Another big righty that pitches to contact will be on the mound for the Wildcats

Nathan Bannister became the most recognizable name on the Arizona Wildcats’ pitching staff last year, but 2016 was his last in Tucson, and has now departed for professional baseball.

Arizona currently has ten (!) guys that the coaching staff is comfortable starting and pitching extended innings, meaning they could throw 90 pitches in the opening weekend.

One of them is Tylor Megill, a junior college transfer from Cypress College.

When Megill takes the mound at Hi Corbett, fans will notice the big body (6-foot-6, 240 pounds), but he’s not going to overpower hitters, much like Bannister (6-foot-3, 235) did last year.

“He’s got four B+ pitches, but he’s got A+ command,” Arizona pitching coach Dave Lawn said of Megill. “It is very similar (to Bannister). Their variety of pitches and because they throw strikes, and with all those pitches, they don’t have to give in and tube a fastball 2-1 all the time. That’s what made Nate and JC (Cloney) good, is that they could throw something else in there and steal a strike in a count that called for a fastball.”

Megill and Bannister are also both right-handers.

“I’m a big strike thrower I believe, and I can command the fastball, changeup, and slider,” Megill explained. “I’d say I pitch more for contact just because I throw a lot of strikes. I think where my strong suit is is throwing a lot of strikes, getting ground balls, and letting my defense work, but I do have stuff that can put away batters.”

Much like many Arizona players this year, Megill has experience at the NCAA level already, spending his freshman season at Loyola Marymount. He threw 57 innings there and posted a 6-3 record.

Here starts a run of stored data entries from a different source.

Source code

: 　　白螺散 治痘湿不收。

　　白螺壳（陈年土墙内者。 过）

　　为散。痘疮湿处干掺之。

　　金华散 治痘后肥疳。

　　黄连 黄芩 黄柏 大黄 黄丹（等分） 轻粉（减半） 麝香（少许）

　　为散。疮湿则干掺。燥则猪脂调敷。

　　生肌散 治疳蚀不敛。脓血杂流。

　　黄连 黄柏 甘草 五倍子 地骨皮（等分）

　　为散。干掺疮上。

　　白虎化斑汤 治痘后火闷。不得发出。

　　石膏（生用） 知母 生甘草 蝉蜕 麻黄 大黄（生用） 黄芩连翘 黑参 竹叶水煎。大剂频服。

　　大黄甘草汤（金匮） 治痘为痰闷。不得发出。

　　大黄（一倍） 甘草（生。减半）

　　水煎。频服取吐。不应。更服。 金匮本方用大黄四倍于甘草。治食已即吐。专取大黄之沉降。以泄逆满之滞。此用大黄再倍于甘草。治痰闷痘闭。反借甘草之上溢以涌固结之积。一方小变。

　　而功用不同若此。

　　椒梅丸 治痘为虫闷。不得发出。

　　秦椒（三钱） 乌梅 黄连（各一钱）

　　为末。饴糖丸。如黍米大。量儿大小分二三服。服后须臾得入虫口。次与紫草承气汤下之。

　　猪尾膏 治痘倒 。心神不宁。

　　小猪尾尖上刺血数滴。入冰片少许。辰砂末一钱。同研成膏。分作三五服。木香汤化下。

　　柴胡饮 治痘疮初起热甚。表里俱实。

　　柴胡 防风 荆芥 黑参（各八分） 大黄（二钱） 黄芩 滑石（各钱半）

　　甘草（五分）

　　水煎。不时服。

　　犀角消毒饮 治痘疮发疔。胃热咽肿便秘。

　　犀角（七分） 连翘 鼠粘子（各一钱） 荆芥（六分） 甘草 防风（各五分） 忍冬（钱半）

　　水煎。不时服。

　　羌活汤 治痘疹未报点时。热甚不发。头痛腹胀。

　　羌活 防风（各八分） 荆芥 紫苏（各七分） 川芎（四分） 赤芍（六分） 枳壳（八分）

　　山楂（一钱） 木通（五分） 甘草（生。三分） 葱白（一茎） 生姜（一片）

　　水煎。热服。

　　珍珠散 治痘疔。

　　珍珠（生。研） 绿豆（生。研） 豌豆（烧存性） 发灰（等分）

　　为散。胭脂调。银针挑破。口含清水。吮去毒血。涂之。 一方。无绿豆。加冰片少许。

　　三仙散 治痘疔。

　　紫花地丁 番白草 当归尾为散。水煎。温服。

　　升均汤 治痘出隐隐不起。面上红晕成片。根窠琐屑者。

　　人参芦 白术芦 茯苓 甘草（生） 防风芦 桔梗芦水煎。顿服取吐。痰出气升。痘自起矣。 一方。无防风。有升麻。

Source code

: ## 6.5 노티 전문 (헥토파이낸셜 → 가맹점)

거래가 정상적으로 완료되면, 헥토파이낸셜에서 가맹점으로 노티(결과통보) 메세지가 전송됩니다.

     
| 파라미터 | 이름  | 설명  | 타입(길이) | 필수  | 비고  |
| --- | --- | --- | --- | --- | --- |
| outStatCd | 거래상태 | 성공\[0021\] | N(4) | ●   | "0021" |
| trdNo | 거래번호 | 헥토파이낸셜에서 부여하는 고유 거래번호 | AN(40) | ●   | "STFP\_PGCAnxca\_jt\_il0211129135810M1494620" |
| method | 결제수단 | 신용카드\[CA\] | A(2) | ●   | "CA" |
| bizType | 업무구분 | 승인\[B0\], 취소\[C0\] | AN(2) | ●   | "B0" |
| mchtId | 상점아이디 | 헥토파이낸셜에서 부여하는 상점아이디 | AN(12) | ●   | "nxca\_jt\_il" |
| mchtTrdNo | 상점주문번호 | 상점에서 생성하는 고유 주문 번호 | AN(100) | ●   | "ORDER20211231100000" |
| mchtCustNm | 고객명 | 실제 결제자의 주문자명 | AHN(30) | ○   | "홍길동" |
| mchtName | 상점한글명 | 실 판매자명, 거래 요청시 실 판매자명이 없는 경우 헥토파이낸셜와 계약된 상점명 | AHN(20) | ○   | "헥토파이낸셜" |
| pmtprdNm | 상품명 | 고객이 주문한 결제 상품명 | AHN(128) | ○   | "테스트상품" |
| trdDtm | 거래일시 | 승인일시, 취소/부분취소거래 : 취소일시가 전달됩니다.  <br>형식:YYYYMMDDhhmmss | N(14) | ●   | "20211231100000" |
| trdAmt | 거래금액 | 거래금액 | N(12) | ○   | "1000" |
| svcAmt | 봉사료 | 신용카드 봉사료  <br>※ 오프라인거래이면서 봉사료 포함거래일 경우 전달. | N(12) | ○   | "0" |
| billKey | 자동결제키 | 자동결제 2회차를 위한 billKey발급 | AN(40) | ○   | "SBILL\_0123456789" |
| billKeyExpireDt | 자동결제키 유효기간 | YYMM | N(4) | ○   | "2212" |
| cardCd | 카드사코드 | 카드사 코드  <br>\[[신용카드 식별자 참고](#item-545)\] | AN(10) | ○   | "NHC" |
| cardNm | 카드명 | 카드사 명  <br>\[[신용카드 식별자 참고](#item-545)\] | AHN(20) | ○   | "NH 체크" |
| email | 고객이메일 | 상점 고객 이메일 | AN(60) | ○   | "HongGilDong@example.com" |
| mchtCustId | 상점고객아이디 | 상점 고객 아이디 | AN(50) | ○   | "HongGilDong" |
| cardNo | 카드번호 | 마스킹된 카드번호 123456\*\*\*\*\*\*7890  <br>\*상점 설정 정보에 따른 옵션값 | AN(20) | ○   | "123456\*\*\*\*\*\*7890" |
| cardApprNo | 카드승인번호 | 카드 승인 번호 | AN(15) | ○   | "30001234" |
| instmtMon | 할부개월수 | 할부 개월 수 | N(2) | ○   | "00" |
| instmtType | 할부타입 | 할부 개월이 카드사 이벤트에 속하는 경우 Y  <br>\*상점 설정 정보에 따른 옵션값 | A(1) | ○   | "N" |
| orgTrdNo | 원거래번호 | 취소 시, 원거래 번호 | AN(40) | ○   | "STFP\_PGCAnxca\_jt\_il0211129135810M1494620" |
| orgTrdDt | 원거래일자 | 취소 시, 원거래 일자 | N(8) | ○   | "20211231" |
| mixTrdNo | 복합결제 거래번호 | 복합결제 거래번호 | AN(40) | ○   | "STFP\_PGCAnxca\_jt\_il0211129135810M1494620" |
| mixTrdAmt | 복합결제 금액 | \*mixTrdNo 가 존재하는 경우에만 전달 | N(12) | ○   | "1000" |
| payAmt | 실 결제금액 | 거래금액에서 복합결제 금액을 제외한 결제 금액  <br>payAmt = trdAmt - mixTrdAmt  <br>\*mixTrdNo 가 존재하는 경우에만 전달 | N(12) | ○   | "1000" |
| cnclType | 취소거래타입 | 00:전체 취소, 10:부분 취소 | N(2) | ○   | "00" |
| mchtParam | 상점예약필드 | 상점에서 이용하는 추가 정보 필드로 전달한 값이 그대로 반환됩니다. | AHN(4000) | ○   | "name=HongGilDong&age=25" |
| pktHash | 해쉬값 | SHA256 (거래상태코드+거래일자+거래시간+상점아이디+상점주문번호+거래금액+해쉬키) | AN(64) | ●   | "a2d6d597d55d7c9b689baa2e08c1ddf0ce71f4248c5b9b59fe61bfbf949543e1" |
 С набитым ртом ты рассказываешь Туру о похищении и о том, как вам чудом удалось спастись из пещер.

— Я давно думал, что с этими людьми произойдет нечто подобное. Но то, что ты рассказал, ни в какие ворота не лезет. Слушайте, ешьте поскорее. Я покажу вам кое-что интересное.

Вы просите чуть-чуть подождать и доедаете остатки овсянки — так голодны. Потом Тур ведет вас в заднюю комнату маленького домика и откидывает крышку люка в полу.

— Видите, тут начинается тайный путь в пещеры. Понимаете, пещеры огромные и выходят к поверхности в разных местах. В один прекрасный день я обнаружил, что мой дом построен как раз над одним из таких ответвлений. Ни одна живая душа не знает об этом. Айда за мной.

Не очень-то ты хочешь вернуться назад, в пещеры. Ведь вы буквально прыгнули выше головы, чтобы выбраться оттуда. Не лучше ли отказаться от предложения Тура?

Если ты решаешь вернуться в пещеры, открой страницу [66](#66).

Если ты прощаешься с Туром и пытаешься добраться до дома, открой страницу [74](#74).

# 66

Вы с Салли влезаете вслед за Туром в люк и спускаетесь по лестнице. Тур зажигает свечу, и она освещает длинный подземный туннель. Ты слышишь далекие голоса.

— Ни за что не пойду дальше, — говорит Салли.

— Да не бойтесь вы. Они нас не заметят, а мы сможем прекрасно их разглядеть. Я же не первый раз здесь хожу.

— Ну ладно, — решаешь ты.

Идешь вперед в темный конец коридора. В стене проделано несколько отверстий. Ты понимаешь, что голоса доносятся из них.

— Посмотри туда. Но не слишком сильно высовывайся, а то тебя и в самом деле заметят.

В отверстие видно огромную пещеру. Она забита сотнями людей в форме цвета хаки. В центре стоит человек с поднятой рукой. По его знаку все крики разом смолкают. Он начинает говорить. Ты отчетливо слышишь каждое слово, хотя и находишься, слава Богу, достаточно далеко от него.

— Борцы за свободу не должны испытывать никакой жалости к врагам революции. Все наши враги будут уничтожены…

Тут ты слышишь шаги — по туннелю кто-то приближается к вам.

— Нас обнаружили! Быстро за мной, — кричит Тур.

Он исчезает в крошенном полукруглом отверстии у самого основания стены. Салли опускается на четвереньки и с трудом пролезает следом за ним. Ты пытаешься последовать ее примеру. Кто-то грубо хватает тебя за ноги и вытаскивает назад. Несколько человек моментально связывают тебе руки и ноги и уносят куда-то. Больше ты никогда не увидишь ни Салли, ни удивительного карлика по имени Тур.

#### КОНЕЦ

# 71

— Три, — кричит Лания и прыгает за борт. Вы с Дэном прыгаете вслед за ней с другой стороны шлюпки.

He was recruited to San Diego by current Arizona head coach Jay Johnson, but opted to attend LMU and play with his brother Trevor.

“Being able to play with my brother like no other kid can say,” Tylor said about heading to Marymount. “It’s a pretty cool experience, so I enjoyed it.”

Tylor ended up transferring to Cypress, where he went 11-3 in 101 23 innings last season.

“They really got me in step with where I am now,” Megill said of what the Cypress coaches were able to do for him. “I’d say my coaches had a big influence on me.”

Since joining the Wildcats, Lawn’s unique throwing program has allowed Megill to see a slight improvement in his fastball velocity, moving it closer to the 89-91 MPH range on a consistent basis.

While there is no set “weekend rotation” as the team heads into the beginning of the year, Megill believes he can pitch his way into that group of pitchers.

“I feel the way I’ve been pitching that hopefully I can make it into the weekend rotation, so that’s what I’m striving for,” he said about the current situation. “Nothing’s set in stone yet, but we’re all still competing to see what we can do.”

As he approaches the season, Megill is looking to get better command of his fourth pitch, which is a curveball.

“That’s the pitch I’m struggling with the most right now,” he said after a week and a half of spring practice. “I’m a four-pitch guy, and I have a good feel for the fastball, change, and slider, but I’m still looking for the curveball right now, so I’m gonna see if it comes along.”

He also said that he considers the slider his “out pitch”, and that he can actually throw both the 2-seam and 4-seam fastball, which could translate into five different pitches he can use.

The righty/lefty combo of Bannister and JC Cloney worked well for most of the season for Arizona last year, and the addition of Megill allows the team to kind of keep that together in 2017. Cloney seems to be in line to be a weekend starting guy right away, so it’s up to Megill to get up to that level and make that kind of tandem happen again.

Arizona begins the 2017 season Friday night at 6 PM when they host Eastern Kentucky at Hi Corbett.